Yes you’ve hit the bullseye on what I believe is the largest limitation. There are many things for which we can’t easily put a price on, I see it happen all the time with dev work where lay people are willing to overpay for unknowingly trivial tasks.
That is done by active members allocating more votes to those who do better work. It’s the sum of qualitative judgements of those closer to the work.
This is also kept in check by the performance-based tranche of compensation, which btw, is already very similar to bounties: every area sets goals at the start of every month and the more goals are achieved, the higher the compensation for the area.
I think the RAW coordinape system already presents a nice balance of bounty-based and regular compensation, specially considering the Honors system too (where the DAO can award exceptional acts of contribution with honors + one-off bonuses).
This creates an incentive for members to not automate or simplify their recurring tasks, otherwise they’d lose the bounty and their compensation would decrease.
Using bounties for everything incentivizes people coming up with and charging for anything, even in the presence of a budget cap.
Bounties also generate additional complication when a specific goal can only be achieved through the collaboration of many members: how to split the bounty?
There is little incentive to collaborate with other members for bounties when the split isn’t clear. If it’s going to be split equally, then it incentivizes free-riding. If it’s left for members to decide, then a negotiation must ensue prior to tackling any bounty.
Adding it retroactively is problematic, as we’d owe for something which we didn’t agree on the cost of.
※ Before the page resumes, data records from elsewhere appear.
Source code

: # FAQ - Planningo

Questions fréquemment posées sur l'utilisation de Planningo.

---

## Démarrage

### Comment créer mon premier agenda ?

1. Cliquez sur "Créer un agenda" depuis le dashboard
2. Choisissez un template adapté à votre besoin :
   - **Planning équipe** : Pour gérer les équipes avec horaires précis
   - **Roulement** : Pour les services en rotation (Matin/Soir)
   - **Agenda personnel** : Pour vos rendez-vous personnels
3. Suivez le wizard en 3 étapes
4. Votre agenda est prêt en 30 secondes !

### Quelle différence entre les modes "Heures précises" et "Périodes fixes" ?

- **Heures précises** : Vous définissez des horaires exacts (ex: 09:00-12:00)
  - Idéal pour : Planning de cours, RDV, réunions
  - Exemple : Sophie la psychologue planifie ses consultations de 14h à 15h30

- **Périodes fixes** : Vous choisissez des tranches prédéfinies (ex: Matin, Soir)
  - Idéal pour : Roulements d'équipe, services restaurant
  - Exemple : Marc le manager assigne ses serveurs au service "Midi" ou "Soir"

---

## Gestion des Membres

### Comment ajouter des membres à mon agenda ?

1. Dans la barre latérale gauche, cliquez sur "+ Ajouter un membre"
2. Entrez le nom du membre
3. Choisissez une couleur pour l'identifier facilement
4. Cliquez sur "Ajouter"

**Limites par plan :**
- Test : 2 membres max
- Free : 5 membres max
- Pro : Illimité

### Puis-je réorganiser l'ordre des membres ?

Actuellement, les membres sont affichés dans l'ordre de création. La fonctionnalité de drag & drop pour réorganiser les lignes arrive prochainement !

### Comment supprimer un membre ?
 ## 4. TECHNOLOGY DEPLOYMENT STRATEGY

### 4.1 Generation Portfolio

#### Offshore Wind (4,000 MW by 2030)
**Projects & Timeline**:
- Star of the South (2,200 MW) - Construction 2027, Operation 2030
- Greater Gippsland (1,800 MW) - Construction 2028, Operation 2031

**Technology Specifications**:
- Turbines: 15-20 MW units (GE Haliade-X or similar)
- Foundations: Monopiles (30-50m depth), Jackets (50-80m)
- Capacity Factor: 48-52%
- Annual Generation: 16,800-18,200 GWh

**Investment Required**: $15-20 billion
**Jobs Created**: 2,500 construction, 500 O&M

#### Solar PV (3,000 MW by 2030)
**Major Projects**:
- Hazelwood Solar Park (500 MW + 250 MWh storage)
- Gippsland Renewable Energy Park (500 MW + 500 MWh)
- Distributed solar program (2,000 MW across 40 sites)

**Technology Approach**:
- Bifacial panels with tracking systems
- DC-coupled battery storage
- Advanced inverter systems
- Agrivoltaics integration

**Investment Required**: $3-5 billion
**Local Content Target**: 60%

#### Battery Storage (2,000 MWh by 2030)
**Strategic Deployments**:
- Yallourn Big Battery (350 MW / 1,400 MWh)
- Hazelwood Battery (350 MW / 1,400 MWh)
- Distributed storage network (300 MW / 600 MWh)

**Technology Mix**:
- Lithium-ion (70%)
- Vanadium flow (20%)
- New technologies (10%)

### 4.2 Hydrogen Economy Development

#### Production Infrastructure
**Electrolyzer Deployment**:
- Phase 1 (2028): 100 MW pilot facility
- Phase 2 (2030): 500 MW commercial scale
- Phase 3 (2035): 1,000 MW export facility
Adding it on the spot, specially when it requires a decentralized consensus-formation, might slow down our operations. This can easily become a mess.
Only if people’s relative perceptions of the importance of that work versus other work being undertaken shifts, in which case, the value of the work performed really changed.
But members who remain top performers can eventually pledge to join staff and obtain fixed compensation, which can be easily benchmarked against average compensation obtained in the previous rounds of Coordinape.
Another thing that merely introducing bounties doesn’t address: staff roles. What’s the basis for their existance and for the current salaries? As of now, it’s very centralized around @luiz and it doesn’t have to be.
I’d prefer having everything be governed by a single system of rules.
We can try to have everything revolve around bounties, but I think it’ll take more work to develop, more work to run and will be needlessly riskier in the end. It will also not be scalable.